**PAGE**
━━━

So, maybe this is slightly off-topic but it may bite you some time. I'm not sure if two events are related so I will mention both. I leave my machine on pretty much 24/7. It is an ASUS P8Z77WS motherboard with an I7 3770 CPU. I bought the motherboard a few years ago to bring my horsepower up to snuff for SDRC mainly. It was a cheaper alternative to a late model machine. Anyway, a few months back the machine went wonky and would not boot. It turned out that something had trashed my bios settings, including the choice of boot drive. I fixed that and went on my merry way but I was nagged by what had caused this. Yesterday evening we had a power failure hitting about 5000 residences and when it came back on, the computer would not boot, even into the bios. The Q code was 98 which indicates that the boot process was trying to find the keyboard (console device). I thrashed about removing USB devices, powering up and down, and so on until it finally booted up. The last thing I did was remove the mouse receiver from the usb socket so I figured it had been zapped. But when I tried to reboot without it, same problem came back. To make a long story short, the problem was the BIOs itself. I had to re-flash it. Not upgrade mind you. Just reload what was there before. Apparently the flash memory device holding the bios was corrupted. Now it boots every time again. This is a drawback of flash memory. It is not 100% stable. I thought they had ECC in them to deal with this stuff but ECC can only do so much. In my searches of the web I saw many people with various motherboards reporting the same q code with a number of different proposed fixes. People rarely follow up when they fix something to let you know what finally did the job so I was many attempts into it before I found something that worked.

━━━

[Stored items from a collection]
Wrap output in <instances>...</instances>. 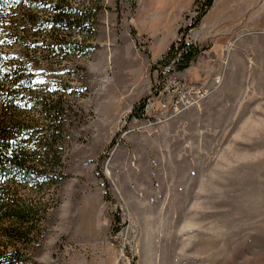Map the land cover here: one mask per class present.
<instances>
[{
  "label": "rangeland",
  "instance_id": "rangeland-1",
  "mask_svg": "<svg viewBox=\"0 0 264 264\" xmlns=\"http://www.w3.org/2000/svg\"><path fill=\"white\" fill-rule=\"evenodd\" d=\"M195 1L101 0L93 49L68 70L85 86L68 178L20 192L42 221L18 244L0 223L1 252L19 248L23 264H264V0H214L186 31ZM183 36L203 52L177 80L207 94L175 109L172 90L152 95ZM147 98V117L131 118Z\"/></svg>",
  "mask_w": 264,
  "mask_h": 264
},
{
  "label": "trees",
  "instance_id": "trees-1",
  "mask_svg": "<svg viewBox=\"0 0 264 264\" xmlns=\"http://www.w3.org/2000/svg\"><path fill=\"white\" fill-rule=\"evenodd\" d=\"M195 4L197 17L186 31L200 25L214 0ZM102 8L101 0H80L77 5L70 0H0V223H12L4 231L17 244L32 242L43 217L20 192L58 190L68 178L64 147L72 127L82 121L78 102L85 90L77 83L83 77L68 70L76 58L92 51ZM202 52L183 36L156 66L157 79L187 71ZM38 60L45 63L43 75L37 72ZM79 69L83 71H75ZM41 88L53 90L40 96ZM147 103L148 98L136 105L131 118L147 117ZM34 109L42 111L41 119L32 114ZM122 226L120 213L113 214L115 233ZM27 261L19 248L0 251V264Z\"/></svg>",
  "mask_w": 264,
  "mask_h": 264
},
{
  "label": "built area",
  "instance_id": "built-area-1",
  "mask_svg": "<svg viewBox=\"0 0 264 264\" xmlns=\"http://www.w3.org/2000/svg\"><path fill=\"white\" fill-rule=\"evenodd\" d=\"M180 73H173L166 78H164L162 81L156 79L155 85L153 87V97L165 95L168 93V90H172L173 93V107L176 109L178 106L182 104H188L189 106H196V104L204 98L207 94L206 90H197L196 93H194L195 90H185L184 84L181 81L177 80V75ZM163 82V83H162ZM194 93V94H193ZM151 98H148V103L146 106V110L149 107V101ZM198 101V102H197ZM145 110V112H146ZM147 115V114H146Z\"/></svg>",
  "mask_w": 264,
  "mask_h": 264
}]
</instances>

━━━

**EXERCISES TO COMPLETE**
A – Answer these questions from the post about the BIOS failure:
(i) Which CPU does the machine use?
(ii) What Q code appeared after the power failure?
(iii) About how many residences did the power failure hit?
B – Return each line of the listing that contains the string "path", matching case.
The post and the listing have nothing to do with each other.

**SOLUTION SET**
A –
(i) An I7 3770.
(ii) 98.
(iii) About 5000.

B –
  "mask_svg": "<svg viewBox=\"0 0 264 264\" xmlns=\"http://www.w3.org/2000/svg\"><path fill=\"white\" fill-rule=\"evenodd\" d=\"M195 1L101 0L93 49L68 70L85 86L68 178L20 192L42 221L18 244L0 223L1 252L19 248L23 264H264V0H214L186 31ZM183 36L203 52L177 80L207 94L175 109L172 90L152 95ZM147 98V117L131 118Z\"/></svg>",
  "mask_svg": "<svg viewBox=\"0 0 264 264\" xmlns=\"http://www.w3.org/2000/svg\"><path fill=\"white\" fill-rule=\"evenodd\" d=\"M195 4L197 17L186 31L200 25L214 0ZM102 8L101 0H80L77 5L70 0H0V223H12L4 231L17 244L32 242L43 217L20 192L58 190L68 178L64 147L72 127L82 121L78 102L85 90L77 83L83 77L68 70L76 58L92 51ZM202 52L183 36L156 66L157 79L187 71ZM38 60L45 63L43 75L37 72ZM79 69L83 71H75ZM41 88L53 90L40 96ZM147 103L148 98L136 105L131 118L147 117ZM34 109L42 111L41 119L32 114ZM122 226L120 213L113 214L115 233ZM27 261L19 248L0 251V264Z\"/></svg>",
  "mask_svg": "<svg viewBox=\"0 0 264 264\" xmlns=\"http://www.w3.org/2000/svg\"><path fill=\"white\" fill-rule=\"evenodd\" d=\"M180 73H173L166 78H164L162 81L156 79L155 85L153 87V97L165 95L168 93V90H172L173 93V107L176 109L178 106L182 104H188L189 106H196V104L204 98L207 94L206 90H197L196 93H194L195 90H185L184 84L181 81L177 80V75ZM163 82V83H162ZM194 93V94H193ZM151 98H148V103L146 106V110L149 107V101ZM198 101V102H197ZM145 110V112H146ZM147 115V114H146Z\"/></svg>",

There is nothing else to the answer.